Conviene recordar, y desde luego, sin ánimo de defender a Trump, que los delitos racistas son anteriores a él y son una constante en la historia de Estados Unidos. Pero las diatribas de Trump contra los latinos, a los que tacha de «violadores, narcotraficantes y delincuentes» (sic) no ayudan a apaciguar los ánimos. Recordemos también que una de las masacres más espectaculares cometidas por «terroristas blancos» fue la de Oklahoma City en 1995, que provocó 168 muertos. Este récord solo ha sido superado por el atentado del 11 de septiembre de 2001 contra las Torres Gemelas y el Pentágono. Si tuviéramos que contar todas las víctimas de Estados Unidos, veríamos que en los últimos veinte años el terrorismo islámico ha causado muchas menos muertes que el terrorismo perpetrado por hombres blancos y cristianos. Los policías encargados de la seguridad del territorio estadounidense no parecen haber caído nunca en esta observación macabra, porque todo el dispositivo de seguridad está dirigido contra el terrorismo islámico. ¿Una guerra con retraso?

¿Cuáles son las causas de este terrorismo blanco? ¿Deberíamos remontarnos a la Guerra de Secesión y al Ku Klux Klan? Sí en parte, sin duda, para comprender los ataques racistas de hoy. Pero, ¿y las masacres en las escuelas? ¿Se deben solo, como ha declarado Trump, al abuso de los videojuegos, la influencia nociva de las redes sociales y los trastornos mentales no detectados? Sí, un poco de todo eso. Pero no solo eso, y hay que llegar a lo fundamental: el libre acceso a las armas de todos los calibres en Estados Unidos y el derecho a poseerlas garantizado por la Constitución. Algunos estados regulan este derecho y, por ejemplo, exigen no tener antecedentes penales; pero estos requisitos son excepcionales y si en Nueva York resulta difícil conseguir un arma, basta con traerla de Texas, donde la venta es libre. Y por extraño que parezca en Europa, los estadounidenses están abrumadoramente apegados al derecho a poseer un arma y, en su mayoría, están convencidos de que, lejos de fomentar los delitos, la posesión de un arma es un elemento disuasorio, lo que es imposible de demostrar. Sin embargo, dudo que el asesino de El Paso hubiera causado tantas víctimas de no haber coleccionado ametralladoras automáticas. Pero admito que no se puede demostrar, porque los terroristas de Oklahoma City causaron más estragos utilizando bombas caseras. De hecho, los argumentos de los partidarios del control de armas son tan irrefutables como los de los defensores de la libertad de poseerlas. Este debate sin árbitro ha permitido a Trump, después de los tiroteos en las escuelas, incitar a los maestros a armarse para proteger a sus alumnos.

A estas explicaciones que se acumulan, añadiré una, pocas veces mencionada pero esencial en comparación con Europa: los europeos prefieren confiar en su Estado para garantizar la seguridad diaria; los estadounidenses, muy poco. En Estados Unidos no gusta el Estado federal, demasiado lejano, y se desconfía del costoso estado local. Se respeta al Ejército, pero no a la Policía, porque además de ser grosera y mal educada, está mal equipada, con la única excepción de la ciudad de Nueva York (donde vivo). Al desconfiar de la Policía, solo queda la autodefensa, anclada en la larga historia de los pioneros. Nada más bajar, antes del barco y hoy del avión o del autobús, cualquier inmigrante, antiguo o reciente, se identifica de buena gana con los vaqueros. De esto se concluye que estas masacres se repetirán y que no hay una solución evidente.

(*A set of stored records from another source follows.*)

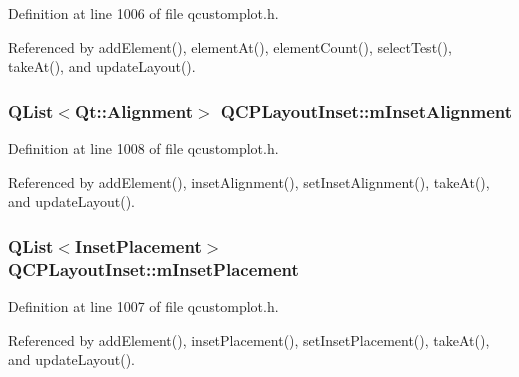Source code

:Definition at line 1006 of file qcustomplot.\+h.



Referenced by add\+Element(), element\+At(), element\+Count(), select\+Test(), take\+At(), and update\+Layout().

\hypertarget{class_q_c_p_layout_inset_a55e9b84c310136ff985a6544184ab64a}{}
\subsubsection[{m\+Inset\+Alignment}]{\setlength{\rightskip}{0pt plus 5cm}Q\+List$<$Qt\+::\+Alignment$>$ Q\+C\+P\+Layout\+Inset\+::m\+Inset\+Alignment\hspace{0.3cm}{\ttfamily [protected]}}\label{class_q_c_p_layout_inset_a55e9b84c310136ff985a6544184ab64a}


Definition at line 1008 of file qcustomplot.\+h.



Referenced by add\+Element(), inset\+Alignment(), set\+Inset\+Alignment(), take\+At(), and update\+Layout().

\hypertarget{class_q_c_p_layout_inset_a57a0a4e445cc78eada29765ecf092abe}{}
\subsubsection[{m\+Inset\+Placement}]{\setlength{\rightskip}{0pt plus 5cm}Q\+List$<${\bf Inset\+Placement}$>$ Q\+C\+P\+Layout\+Inset\+::m\+Inset\+Placement\hspace{0.3cm}{\ttfamily [protected]}}\label{class_q_c_p_layout_inset_a57a0a4e445cc78eada29765ecf092abe}


Definition at line 1007 of file qcustomplot.\+h.



Referenced by add\+Element(), inset\+Placement(), set\+Inset\+Placement(), take\+At(), and update\+Layout().

\hypertarget{class_q_c_p_layout_inset_aaa8f6b5029458f3d97a65239524a2b33}{}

Cabría esperar, al menos, un poco más de consideración hacia las víctimas. ¿Armar a los maestros, como sugiere Trump es la respuesta correcta para las familias de los niños asesinados? ¿Tachar a los mexicanos de violadores es la respuesta correcta para las víctimas de El Paso? Este presidente sin escrúpulos no pretende curar las enfermedades estadounidenses, sino que alienta la epidemia. Los optimistas creerán que Trump actúa así por cálculo, y que cuenta sus votos. A este respecto, soy pesimista: Trump no calcula, porque él mismo es el síntoma de la enfermedad.